In some cases, the lack of a clear organizational structure may make it difficult to identify any individuals, groups, or entities operating DeFi services, whether because such individuals do not exist or due to decentralized, poor, or deliberately confusing organization. This poses significant challenges for regulating DeFi services that fail to fulfill AML/CFT obligations and for enforcement when appropriate.
Many DeFi services claim to allow the public to view their code, which can enhance transparency and user confidence in the services and enable viewers to identify opportunities for code improvements. However, this also provides opportunities for cybercriminals to review the code and identify potential vulnerabilities for theft or other abuses. If smart contracts are not carefully written or lack mechanisms for rapid shutdown or modification, this vulnerability may become more complex.
The U.S. AML/CFT regulatory framework is a fundamental mitigation measure aimed at addressing illicit financial risks associated with DeFi services operating in the U.S. Additionally, work in international forums (especially the FATF) can play an important role in setting standards and promoting the implementation of these standards to address illicit financial risks related to DeFi services.
DeFi services often have a central party involved or controlling them, such as creating and launching virtual assets, developing service functionalities and user interfaces for accounts holding "keys," or charging fees. In this case, DeFi services may fall under the FATF's definition of VASP, thus having AML/CFT obligations.

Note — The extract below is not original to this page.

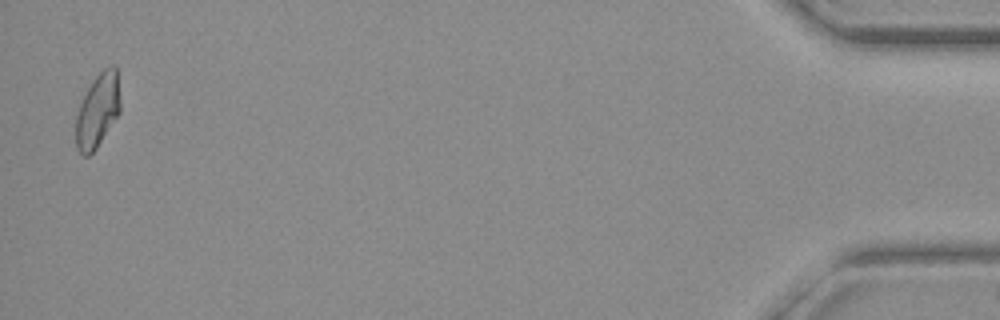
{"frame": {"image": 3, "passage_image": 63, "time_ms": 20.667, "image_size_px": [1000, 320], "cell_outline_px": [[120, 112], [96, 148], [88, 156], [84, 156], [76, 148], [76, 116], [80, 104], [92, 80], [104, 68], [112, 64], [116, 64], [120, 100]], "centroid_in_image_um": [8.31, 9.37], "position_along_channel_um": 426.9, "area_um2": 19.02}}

Some entities are developing AML/CFT and sanctions compliance solutions for DeFi services or other tools that can be used to mitigate illicit financial risks associated with DeFi. This technological innovation may enhance the accessibility, transparency, and security of the U.S. financial system, but most tools are still in the early stages, making it difficult to draw definitive conclusions about their commitments. The Treasury is working to enhance the overall effectiveness of the AML/CFT regulatory framework and sanctions compliance programs in the virtual asset space and will collaborate with the private sector to support responsible innovation in the DeFi space. The U.S. government should work with developers, including through tech sprints and potential R&D funding, to promote innovations aimed at mitigating illicit financial risks associated with DeFi services. Policymakers and regulators should also seek and evaluate necessary changes in regulation or guidance to support these developments.
This report acknowledges that illicit activities are a subset of the overall activities in the DeFi space, which currently remains a small part of the entire virtual asset ecosystem. Furthermore, money laundering, (illicit weapons) proliferation financing, and terrorism financing most commonly occur using fiat currency or other traditional assets rather than virtual assets.